Doctor Who - The Beast Below

In the UK: Saturday 10th April 2010, 6.15pm, BBC1
In the US: Saturday 24th April 2010, 9/8c, BBC America

Do you get the feeling that Steven Moffat’s plan for the season is to stick two fingers up at Russell T Davies and say, “This is how it should have been done?”

Discussion and spoilers after the trailer.

Plot
The Doctor takes Amy to the distant future, where she finds all of Britain (Rob: EXCEPT FOR SCOTLAND AND WALES. AND DOES NORTHERN IRELAND GET ITS OWN SPACESHIP TOO? SHOULDN’T THIS BE ALL OF THE UK RATHER THAN BRITAIN?) in a spaceship.

Was it any good?
Compared to the slam dunk that was The Eleventh Hour, this was a bit more uneven, a bit less compelling and far less coherent. Nevertheless, it was still jolly good.

Now, if last week’s episode was Girl in the Fireplace melded with Smith and Jones, this week’s was a big chunk of Gridlock merged with The End of the World. They’re basically the same stories in both cases.

However, once again, the episode showed what a difference having a different writer with subtly different sensibilities can have on the same story. Whereas Rusty’s efforts were broad-brush splodges of exuberance, without much care for detail, logic, etc, our Stevie turned in something that was far more considered, far more restrained and far more interested in minutiae.

Tie-ins
Tying in nicely with golden oldie stories The Ark in Space and The Sontaran Experiment, The Beast Below saw the people of Britain evacuating the country and heading off into outer space to escape the solar flares threatening to burn the planet to a cinder. How they do it – there’s the rub.

So, much as with Gridlock, the Doctor and Amy turn up and try to work out why the whole of Britain – and you can bet that if someone said “Let’s build a new Britain in space,” they’d do a Gibraltar and have every bit of 1950s nostalgia and everyday kitsch all over the place, a nice touch by the production team – is now a police state in the stars and can possibly be travelling without an engine.

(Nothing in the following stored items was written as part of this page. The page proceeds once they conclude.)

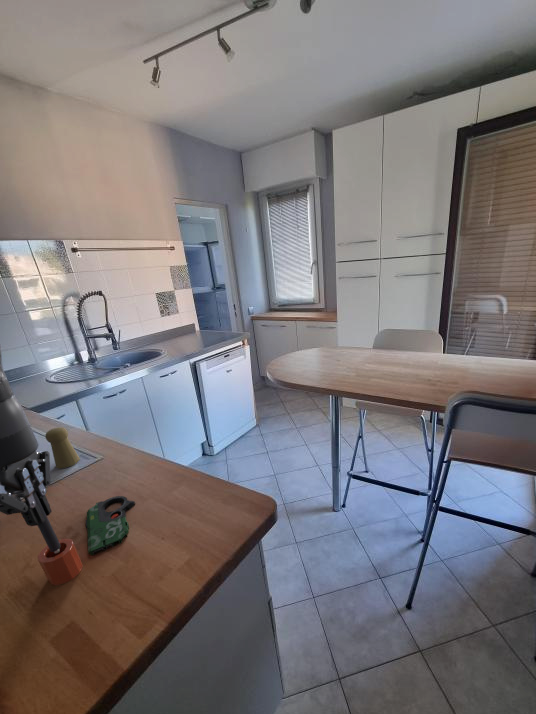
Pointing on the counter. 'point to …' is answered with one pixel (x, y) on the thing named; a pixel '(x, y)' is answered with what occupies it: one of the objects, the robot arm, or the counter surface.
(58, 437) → the cork
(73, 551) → the pen cup
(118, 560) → the counter surface
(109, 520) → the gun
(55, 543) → the dark gray rod
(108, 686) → the counter surface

Now, also much as with Gridlock, not a lot of this makes much sense. Why exactly are failing kiddies being rushed down to “the beast below” when those running the place know the beast won’t eat them? Why did anyone even bother with the illusion of an engine room in such a police state, since no one would be allowed down there? This almost feels like about 10 minutes of extra explanation is sitting on an Avid Media Composer somewhere, waiting to be dumped out as a DVD extra.

But unlike Gridlock, this glaring lack of logic isn’t at the heart of the story – it can all be fudged over, unlike centuries-long traffic jams (metaphor for faith or no metaphor). So the rest of the story after these first few minutes of kiddie-related plot manage to hold together quite well, even if again, you have to use the ‘metaphor’ excuse to justify certain aspects of it, and a good hard stare at it reveals plot holes aplenty.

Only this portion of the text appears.